Entries taken from a collection
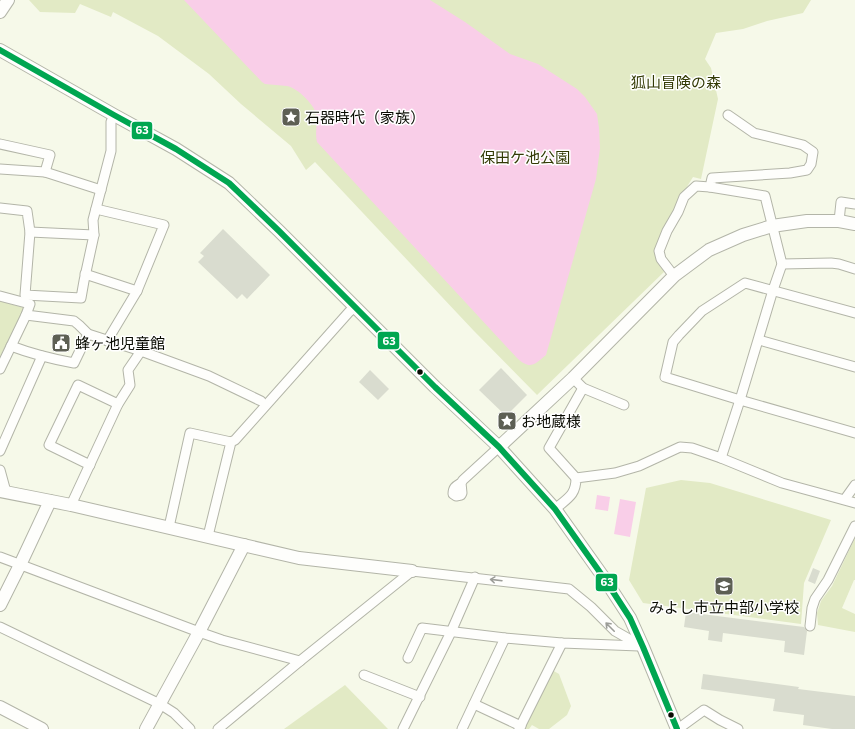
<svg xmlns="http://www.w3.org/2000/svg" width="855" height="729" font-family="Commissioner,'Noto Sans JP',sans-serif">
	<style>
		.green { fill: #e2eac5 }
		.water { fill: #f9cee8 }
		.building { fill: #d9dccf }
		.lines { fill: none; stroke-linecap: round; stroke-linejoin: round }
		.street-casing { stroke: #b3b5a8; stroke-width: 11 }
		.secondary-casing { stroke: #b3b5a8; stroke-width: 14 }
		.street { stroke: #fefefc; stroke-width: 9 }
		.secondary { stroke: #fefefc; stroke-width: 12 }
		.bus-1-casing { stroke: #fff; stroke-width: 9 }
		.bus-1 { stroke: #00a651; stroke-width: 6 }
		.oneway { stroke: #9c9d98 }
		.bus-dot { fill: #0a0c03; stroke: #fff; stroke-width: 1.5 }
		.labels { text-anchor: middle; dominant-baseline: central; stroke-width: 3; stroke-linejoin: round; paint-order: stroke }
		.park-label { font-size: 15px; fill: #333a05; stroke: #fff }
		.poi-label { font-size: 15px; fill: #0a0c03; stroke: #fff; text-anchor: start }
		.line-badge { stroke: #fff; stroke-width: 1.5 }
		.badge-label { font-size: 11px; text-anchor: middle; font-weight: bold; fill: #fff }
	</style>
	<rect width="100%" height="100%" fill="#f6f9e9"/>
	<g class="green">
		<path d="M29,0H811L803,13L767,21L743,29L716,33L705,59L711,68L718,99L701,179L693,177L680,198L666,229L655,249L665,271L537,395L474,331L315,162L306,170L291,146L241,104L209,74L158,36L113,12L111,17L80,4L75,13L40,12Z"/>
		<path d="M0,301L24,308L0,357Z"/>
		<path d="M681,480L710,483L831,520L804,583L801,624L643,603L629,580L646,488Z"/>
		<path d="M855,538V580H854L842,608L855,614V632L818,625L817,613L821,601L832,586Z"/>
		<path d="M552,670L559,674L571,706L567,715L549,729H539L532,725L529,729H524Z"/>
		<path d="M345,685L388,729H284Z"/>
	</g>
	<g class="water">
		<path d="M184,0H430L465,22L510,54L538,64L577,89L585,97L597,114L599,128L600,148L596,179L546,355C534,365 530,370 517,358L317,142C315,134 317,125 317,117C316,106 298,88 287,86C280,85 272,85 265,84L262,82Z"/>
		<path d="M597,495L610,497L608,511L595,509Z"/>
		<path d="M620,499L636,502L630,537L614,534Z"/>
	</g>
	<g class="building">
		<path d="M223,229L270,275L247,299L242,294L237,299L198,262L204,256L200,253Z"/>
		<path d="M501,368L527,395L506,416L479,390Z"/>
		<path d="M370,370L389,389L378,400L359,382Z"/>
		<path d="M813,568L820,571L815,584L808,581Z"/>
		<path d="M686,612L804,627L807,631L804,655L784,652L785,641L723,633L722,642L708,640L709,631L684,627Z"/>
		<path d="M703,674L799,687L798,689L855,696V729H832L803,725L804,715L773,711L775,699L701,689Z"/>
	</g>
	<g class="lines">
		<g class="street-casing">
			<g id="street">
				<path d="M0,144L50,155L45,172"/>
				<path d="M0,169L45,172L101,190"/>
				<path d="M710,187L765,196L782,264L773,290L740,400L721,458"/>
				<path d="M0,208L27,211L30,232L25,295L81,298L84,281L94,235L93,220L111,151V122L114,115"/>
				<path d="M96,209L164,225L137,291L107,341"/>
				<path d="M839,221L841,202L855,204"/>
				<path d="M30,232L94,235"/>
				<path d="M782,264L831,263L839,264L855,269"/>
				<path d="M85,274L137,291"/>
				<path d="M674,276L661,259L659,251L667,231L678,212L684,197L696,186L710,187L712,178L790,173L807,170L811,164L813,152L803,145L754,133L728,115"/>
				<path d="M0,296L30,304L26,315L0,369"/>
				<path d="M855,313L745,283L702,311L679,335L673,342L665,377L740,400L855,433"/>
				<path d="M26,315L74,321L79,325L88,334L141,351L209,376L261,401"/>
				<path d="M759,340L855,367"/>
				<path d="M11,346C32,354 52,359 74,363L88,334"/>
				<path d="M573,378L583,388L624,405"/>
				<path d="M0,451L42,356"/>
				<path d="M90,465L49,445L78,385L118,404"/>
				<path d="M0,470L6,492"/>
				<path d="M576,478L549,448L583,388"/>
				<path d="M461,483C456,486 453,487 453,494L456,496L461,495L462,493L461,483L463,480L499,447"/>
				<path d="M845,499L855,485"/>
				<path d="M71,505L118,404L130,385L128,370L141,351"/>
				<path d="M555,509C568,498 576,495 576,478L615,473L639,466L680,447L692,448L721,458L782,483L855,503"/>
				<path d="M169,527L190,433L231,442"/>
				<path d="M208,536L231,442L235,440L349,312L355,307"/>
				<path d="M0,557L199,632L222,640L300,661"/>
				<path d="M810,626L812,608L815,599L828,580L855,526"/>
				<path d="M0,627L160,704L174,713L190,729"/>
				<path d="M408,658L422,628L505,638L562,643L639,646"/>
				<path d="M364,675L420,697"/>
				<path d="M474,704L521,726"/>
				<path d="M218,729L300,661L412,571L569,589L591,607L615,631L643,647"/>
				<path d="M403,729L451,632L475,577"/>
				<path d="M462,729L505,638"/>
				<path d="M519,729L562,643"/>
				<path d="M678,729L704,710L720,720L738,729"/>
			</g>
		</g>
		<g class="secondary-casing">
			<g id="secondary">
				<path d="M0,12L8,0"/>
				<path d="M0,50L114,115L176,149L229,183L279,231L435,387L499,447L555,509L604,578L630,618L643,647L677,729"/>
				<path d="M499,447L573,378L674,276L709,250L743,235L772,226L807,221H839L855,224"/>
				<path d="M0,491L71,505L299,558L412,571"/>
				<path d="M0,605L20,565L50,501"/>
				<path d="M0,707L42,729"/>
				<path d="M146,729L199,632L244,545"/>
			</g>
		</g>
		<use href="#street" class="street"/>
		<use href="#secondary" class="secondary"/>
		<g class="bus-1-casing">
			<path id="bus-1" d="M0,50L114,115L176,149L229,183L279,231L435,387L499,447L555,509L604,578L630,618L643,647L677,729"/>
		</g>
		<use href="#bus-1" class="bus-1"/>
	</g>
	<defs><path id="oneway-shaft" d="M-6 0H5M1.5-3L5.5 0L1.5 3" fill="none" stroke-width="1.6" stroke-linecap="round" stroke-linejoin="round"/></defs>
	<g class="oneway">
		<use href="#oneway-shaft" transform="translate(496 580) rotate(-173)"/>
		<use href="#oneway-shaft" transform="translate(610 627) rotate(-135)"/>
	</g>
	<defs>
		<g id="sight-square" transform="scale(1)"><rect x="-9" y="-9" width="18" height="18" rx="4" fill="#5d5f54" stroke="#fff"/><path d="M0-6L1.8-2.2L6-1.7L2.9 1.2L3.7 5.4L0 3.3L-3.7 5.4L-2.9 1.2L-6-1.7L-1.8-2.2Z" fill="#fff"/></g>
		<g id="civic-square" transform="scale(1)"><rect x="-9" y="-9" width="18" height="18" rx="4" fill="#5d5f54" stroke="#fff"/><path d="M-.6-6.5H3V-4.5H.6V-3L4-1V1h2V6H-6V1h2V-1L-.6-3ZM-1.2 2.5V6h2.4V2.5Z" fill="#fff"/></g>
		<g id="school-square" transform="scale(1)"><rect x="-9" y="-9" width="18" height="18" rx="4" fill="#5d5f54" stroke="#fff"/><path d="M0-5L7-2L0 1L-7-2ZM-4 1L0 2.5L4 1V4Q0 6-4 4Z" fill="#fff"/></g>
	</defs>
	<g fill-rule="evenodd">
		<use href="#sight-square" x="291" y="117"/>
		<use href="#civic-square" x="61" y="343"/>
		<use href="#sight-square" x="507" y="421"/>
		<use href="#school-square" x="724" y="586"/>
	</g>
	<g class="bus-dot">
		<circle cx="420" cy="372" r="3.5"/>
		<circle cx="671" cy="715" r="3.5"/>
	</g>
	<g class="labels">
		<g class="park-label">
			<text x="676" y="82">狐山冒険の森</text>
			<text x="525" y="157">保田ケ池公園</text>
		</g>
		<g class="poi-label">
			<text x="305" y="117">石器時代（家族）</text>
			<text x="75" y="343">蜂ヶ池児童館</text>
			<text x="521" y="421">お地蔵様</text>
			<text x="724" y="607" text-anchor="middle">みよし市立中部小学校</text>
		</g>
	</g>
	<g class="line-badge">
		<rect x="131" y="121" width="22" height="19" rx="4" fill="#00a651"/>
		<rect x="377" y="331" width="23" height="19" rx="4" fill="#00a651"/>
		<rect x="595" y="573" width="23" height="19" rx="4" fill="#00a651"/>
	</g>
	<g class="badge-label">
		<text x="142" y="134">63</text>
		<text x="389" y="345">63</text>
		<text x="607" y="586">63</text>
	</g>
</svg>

==

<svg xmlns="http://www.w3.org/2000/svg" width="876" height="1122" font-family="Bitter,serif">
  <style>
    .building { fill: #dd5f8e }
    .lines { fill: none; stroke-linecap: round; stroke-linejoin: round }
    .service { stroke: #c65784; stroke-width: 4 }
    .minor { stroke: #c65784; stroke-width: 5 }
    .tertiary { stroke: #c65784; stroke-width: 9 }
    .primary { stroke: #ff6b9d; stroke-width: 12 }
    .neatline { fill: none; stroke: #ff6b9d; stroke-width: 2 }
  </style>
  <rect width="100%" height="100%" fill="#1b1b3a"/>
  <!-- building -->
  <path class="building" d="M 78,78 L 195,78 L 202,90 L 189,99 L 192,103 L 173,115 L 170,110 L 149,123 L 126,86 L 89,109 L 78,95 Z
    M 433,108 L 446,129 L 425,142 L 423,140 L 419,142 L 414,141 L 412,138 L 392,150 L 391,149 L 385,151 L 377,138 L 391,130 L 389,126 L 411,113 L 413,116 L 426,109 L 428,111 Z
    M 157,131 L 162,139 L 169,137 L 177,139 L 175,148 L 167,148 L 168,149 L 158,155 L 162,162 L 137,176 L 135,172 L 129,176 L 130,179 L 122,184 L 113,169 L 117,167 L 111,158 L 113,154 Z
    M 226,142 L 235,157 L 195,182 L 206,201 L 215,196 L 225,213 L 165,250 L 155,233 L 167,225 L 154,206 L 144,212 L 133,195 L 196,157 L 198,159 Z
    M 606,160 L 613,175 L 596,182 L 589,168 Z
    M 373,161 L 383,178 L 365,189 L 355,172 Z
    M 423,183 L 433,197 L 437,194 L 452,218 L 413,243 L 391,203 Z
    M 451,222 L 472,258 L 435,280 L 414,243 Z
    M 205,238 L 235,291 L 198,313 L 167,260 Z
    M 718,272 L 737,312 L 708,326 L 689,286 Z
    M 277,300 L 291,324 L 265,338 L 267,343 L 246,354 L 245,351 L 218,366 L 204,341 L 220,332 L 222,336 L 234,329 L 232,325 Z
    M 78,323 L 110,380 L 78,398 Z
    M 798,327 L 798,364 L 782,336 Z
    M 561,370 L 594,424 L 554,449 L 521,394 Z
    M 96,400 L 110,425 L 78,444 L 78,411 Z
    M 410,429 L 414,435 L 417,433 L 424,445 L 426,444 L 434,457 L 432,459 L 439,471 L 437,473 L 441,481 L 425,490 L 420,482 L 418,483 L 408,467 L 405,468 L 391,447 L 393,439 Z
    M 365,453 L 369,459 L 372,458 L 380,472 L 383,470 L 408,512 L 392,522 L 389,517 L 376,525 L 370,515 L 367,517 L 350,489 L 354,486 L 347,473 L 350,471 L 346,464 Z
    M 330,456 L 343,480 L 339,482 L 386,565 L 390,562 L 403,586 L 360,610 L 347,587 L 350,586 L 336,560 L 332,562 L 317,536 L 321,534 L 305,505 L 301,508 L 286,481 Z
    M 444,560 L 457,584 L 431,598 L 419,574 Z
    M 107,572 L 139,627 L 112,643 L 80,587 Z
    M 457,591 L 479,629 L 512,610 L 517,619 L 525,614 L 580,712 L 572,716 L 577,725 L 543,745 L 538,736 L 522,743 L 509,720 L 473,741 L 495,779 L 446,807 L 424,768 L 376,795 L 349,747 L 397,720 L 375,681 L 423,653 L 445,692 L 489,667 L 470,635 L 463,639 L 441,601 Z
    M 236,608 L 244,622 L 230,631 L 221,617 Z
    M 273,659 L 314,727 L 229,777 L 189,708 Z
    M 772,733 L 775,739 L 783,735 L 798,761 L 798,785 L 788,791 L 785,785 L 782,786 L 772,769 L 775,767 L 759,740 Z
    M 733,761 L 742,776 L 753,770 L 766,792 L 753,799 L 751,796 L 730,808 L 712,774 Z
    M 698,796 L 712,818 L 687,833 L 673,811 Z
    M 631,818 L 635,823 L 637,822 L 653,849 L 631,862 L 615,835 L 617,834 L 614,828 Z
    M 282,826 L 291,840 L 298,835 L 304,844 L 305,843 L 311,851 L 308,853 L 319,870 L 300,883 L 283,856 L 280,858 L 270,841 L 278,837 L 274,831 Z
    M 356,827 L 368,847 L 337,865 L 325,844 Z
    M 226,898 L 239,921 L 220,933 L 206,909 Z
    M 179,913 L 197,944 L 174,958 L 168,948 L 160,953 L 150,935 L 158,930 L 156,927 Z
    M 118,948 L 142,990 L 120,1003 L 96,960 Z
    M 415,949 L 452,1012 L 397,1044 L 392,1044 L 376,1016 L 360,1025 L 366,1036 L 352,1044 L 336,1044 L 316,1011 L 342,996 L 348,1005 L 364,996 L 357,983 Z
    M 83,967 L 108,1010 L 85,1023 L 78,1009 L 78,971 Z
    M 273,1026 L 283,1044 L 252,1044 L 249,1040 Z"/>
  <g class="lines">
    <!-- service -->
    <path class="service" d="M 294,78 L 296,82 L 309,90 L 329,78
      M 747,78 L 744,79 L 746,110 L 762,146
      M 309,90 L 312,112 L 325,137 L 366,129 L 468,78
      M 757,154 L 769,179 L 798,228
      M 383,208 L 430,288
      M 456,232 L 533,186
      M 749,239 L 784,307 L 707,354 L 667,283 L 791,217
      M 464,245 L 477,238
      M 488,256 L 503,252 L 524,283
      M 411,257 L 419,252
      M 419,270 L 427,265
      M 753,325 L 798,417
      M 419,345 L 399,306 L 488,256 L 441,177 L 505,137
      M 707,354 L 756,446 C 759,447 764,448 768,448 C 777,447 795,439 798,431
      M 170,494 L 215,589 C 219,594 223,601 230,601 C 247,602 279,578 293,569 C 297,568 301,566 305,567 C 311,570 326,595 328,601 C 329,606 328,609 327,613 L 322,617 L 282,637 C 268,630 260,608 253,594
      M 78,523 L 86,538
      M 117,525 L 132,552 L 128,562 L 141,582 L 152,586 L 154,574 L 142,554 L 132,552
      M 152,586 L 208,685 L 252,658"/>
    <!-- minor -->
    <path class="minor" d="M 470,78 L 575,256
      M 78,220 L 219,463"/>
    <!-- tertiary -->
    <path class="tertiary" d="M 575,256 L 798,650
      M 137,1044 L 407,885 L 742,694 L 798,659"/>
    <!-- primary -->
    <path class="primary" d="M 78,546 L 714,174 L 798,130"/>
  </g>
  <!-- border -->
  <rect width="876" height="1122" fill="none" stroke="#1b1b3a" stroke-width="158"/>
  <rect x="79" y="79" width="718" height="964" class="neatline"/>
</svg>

...

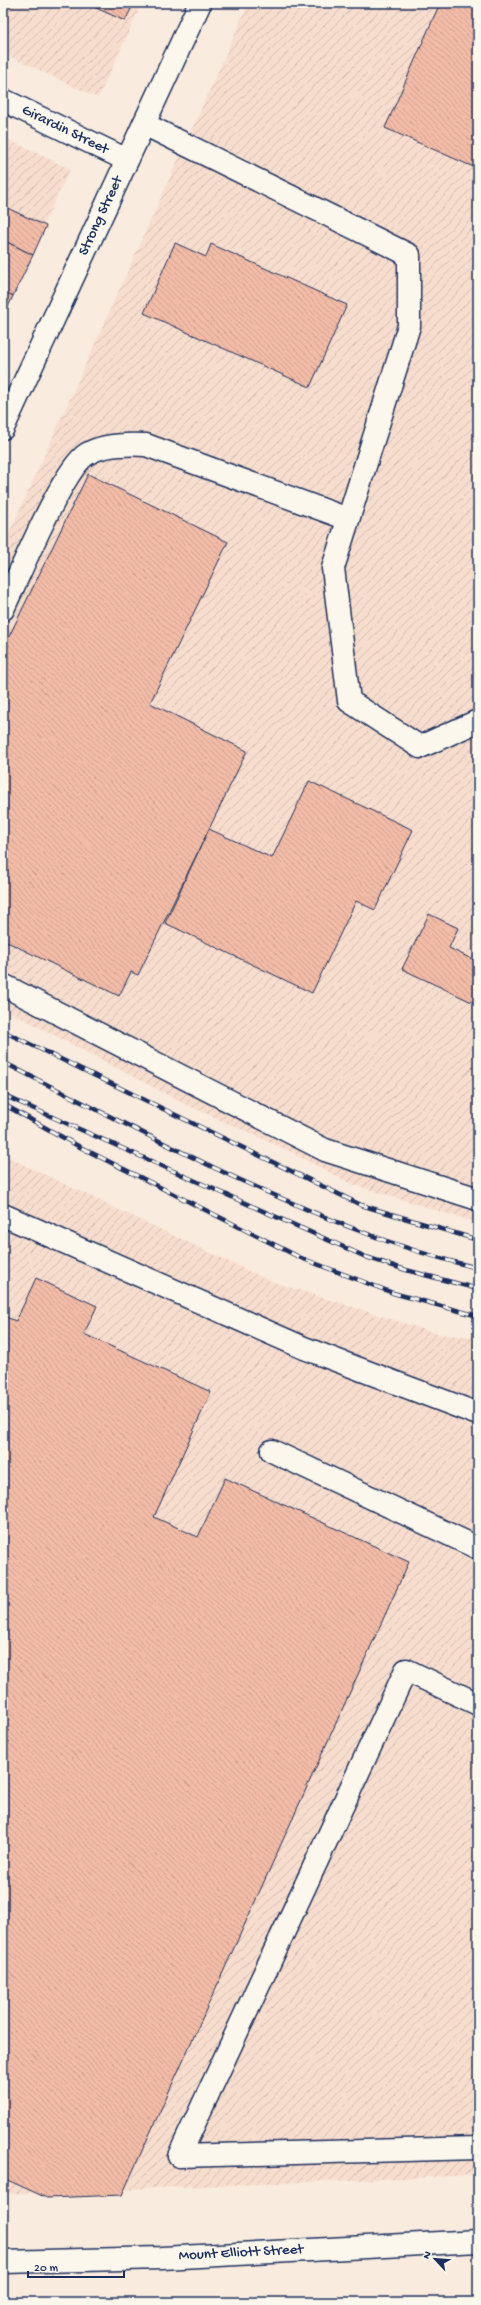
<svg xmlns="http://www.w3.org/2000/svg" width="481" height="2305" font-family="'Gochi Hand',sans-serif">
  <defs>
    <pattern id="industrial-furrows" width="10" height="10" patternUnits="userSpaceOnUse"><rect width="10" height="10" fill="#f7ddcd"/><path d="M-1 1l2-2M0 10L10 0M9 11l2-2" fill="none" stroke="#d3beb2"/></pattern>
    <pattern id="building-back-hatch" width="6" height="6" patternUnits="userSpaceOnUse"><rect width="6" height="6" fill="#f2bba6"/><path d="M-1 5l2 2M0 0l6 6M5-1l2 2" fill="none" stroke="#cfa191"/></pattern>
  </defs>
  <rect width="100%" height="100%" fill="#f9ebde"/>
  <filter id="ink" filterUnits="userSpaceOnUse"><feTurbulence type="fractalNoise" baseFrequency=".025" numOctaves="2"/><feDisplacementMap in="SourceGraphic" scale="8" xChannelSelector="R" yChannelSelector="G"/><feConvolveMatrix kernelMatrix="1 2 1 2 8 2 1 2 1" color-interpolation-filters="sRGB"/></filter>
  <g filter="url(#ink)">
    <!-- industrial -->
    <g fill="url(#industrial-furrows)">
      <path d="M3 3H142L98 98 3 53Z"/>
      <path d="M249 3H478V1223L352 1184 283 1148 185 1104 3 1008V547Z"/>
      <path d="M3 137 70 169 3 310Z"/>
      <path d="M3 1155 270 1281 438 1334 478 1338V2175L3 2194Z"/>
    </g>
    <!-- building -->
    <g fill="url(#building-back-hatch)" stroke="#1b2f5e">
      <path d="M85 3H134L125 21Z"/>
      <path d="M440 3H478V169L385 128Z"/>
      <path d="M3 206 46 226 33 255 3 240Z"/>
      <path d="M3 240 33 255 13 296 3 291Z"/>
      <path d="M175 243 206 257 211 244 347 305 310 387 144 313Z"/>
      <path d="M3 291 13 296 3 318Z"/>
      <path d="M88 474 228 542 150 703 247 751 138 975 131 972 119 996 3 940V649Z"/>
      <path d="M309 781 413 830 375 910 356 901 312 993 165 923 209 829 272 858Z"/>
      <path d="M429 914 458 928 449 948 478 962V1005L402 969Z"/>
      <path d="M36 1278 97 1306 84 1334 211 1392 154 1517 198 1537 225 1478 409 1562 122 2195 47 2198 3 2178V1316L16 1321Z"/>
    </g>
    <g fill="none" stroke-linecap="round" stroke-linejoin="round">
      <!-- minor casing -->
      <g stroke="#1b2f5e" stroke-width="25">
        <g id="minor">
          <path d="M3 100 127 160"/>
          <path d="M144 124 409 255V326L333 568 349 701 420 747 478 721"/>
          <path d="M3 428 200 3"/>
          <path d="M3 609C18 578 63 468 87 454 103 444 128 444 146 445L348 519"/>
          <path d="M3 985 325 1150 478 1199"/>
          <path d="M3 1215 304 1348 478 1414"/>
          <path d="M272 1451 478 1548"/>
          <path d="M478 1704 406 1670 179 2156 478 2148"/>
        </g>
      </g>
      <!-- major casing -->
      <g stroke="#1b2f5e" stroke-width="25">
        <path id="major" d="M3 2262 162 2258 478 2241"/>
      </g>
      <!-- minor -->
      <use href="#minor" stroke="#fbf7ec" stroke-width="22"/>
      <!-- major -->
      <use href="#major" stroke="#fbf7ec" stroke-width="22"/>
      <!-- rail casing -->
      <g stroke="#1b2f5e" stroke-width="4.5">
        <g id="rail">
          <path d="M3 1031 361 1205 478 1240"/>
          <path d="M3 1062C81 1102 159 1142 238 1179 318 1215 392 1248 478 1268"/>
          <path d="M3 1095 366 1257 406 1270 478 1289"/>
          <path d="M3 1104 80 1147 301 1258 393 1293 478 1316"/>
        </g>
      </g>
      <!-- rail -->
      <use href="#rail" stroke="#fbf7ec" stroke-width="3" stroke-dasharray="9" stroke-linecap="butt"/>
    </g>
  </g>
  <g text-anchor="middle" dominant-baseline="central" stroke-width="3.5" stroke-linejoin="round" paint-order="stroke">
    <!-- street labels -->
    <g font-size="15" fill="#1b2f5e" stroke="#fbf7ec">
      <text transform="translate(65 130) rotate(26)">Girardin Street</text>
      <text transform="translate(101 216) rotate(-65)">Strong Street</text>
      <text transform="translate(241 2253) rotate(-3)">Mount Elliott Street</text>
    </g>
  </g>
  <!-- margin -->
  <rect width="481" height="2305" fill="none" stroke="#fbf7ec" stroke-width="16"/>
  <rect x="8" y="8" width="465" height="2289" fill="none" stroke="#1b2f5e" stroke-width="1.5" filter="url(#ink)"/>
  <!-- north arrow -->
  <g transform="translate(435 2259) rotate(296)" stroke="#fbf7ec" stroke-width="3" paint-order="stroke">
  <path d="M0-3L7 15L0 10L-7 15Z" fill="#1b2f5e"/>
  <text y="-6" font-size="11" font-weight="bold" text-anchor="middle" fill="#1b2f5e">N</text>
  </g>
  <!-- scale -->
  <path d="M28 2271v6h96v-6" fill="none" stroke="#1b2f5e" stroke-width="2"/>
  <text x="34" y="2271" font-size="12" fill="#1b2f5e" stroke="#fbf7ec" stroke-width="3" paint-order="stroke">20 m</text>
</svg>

Try it: Each line above that has "lines" adds one to the count; say the final count with no other text.

Your response: 4